La forme du gros orteil n’est cependant pas spécifiquement monstrueuse : en cela il est différent d’autres parties du corps, l’intérieur d’une bouche grande ouverte par exemple. Seules des déformations secondaires (mais communes) ont pu donner à son ignominie une valeur burlesque exceptionnelle. Or il est le plus souvent opportun de rendre compte des valeurs burlesques par une extrême séduction. Mais nous sommes amenés ici à distinguer catégoriquement deux séductions radicalement opposées (dont la confusion habituelle entraîne les plus absurdes malentendus de langage).

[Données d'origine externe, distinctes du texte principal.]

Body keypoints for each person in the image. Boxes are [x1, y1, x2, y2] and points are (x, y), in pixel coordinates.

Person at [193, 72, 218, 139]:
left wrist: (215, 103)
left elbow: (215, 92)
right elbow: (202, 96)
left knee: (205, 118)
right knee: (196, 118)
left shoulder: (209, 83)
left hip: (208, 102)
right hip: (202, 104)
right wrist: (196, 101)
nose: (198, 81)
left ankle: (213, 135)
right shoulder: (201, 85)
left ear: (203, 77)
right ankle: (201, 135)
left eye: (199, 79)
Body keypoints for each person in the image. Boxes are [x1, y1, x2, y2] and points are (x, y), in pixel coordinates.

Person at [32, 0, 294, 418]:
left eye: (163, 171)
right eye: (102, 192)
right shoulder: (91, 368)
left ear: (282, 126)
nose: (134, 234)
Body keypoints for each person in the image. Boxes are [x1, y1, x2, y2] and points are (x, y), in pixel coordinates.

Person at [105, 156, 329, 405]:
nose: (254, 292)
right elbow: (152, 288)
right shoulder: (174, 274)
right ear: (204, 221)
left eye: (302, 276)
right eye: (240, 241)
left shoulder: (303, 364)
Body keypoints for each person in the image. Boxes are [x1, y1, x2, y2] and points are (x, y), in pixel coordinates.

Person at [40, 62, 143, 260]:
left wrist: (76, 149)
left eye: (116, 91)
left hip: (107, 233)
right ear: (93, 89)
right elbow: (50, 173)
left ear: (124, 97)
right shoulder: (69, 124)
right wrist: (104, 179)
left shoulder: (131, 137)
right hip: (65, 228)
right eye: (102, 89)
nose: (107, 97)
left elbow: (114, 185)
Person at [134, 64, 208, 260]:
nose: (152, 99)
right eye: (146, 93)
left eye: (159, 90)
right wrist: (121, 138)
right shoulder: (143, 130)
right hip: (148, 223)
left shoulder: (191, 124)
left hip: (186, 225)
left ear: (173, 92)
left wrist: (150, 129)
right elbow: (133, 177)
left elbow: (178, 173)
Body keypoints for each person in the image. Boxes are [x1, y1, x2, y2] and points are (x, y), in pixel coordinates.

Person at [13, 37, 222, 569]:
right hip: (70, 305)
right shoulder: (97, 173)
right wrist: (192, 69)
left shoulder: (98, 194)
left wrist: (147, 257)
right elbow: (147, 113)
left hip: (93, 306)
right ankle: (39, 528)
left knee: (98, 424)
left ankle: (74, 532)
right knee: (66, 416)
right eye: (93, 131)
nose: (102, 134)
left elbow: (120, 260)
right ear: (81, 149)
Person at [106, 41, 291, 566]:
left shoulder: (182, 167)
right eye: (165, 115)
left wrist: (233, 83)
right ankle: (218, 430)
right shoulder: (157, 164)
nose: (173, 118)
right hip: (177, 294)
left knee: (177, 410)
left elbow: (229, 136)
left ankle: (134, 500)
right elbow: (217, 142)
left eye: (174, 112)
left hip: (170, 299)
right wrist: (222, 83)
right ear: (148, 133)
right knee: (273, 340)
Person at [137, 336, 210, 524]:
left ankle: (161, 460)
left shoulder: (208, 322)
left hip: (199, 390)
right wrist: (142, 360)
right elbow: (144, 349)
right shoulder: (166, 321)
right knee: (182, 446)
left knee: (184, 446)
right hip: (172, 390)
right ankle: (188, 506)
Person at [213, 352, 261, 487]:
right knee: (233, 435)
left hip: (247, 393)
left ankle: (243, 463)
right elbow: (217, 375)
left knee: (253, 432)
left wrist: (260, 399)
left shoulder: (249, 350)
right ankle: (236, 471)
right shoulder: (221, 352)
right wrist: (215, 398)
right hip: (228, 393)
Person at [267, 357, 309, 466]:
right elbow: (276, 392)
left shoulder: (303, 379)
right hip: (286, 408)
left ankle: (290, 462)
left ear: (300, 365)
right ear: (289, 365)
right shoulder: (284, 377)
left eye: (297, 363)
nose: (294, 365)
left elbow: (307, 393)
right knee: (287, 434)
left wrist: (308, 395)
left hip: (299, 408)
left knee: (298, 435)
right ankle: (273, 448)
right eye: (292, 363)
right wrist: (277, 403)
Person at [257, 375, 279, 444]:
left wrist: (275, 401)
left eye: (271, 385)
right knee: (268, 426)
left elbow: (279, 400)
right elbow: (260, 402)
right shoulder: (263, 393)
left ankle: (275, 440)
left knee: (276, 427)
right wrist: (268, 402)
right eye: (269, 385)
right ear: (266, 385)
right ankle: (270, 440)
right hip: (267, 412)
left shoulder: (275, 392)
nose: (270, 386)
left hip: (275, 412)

Qu’il y ait dans un gros orteil un élément séduisant, il est évident qu’il ne s’agit pas de satisfaire une aspiration élevée, par exemple le goût parfaitement indélébile qui, dans la plupart des cas, engage à préférer les formes élégantes et correctes. Au contraire, si l’on choisit par exemple le cas du comte de Villamediana, on peut affirmer que le plaisir qu’il eut de toucher le pied de la reine était en raison directe de la laideur et de l’infection représentées par la bassesse du pied, pratiquement par les pieds les plus difformes. Ainsi, à supposer que ce pied de la reine ait été parfaitement joli, c’est cependant aux pieds difformes et boueux qu’il empruntait son charme sacrilège. Une reine étant a priori un être plus idéal, plus éthéré qu’aucun autre, il était humain jusqu’au déchirement de toucher d’elle ce qui ne différait pas beaucoup du pied fumant d’un soudard. C’est là subir une séduction qui s’oppose radicalement à celle que causent la lumière et la beauté idéale : les deux ordres de séduction sont souvent confondus parce qu’on s’agite continuellement de l’un à l’autre et qu’étant donné ce mouvement de va-et-vient, qu’elle ait son terme dans un sens ou dans l’autre, la séduction est d’autant plus vive que le mouvement est plus brutal.
Dans le cas du gros orteil, le fétichisme classique du pied aboutissant au lèchement des doigts indique catégoriquement qu’il s’agit de basse séduction, ce qui rend compte d’une valeur burlesque qui s’attache toujours plus ou moins aux plaisirs réprouvés par ceux des hommes dont l’esprit est pur et superficiel.

Le sens de cet article repose dans une insistance à mettre en cause directement et explicitement ce qui séduit, sans tenir compte de la cuisine poétique, qui n’est en définitive qu’un détournement (la plupart des êtres humains sont naturellement débiles et ne peuvent s’abandonner à leurs instincts que dans la pénombre poétique). Un retour à la réalité n’implique aucune acceptation nouvelle, mais cela veut dire qu’on est séduit bassement, sans transposition et jusqu’à en crier, en écarquillant les yeux : les écarquillant ainsi devant un gros orteil."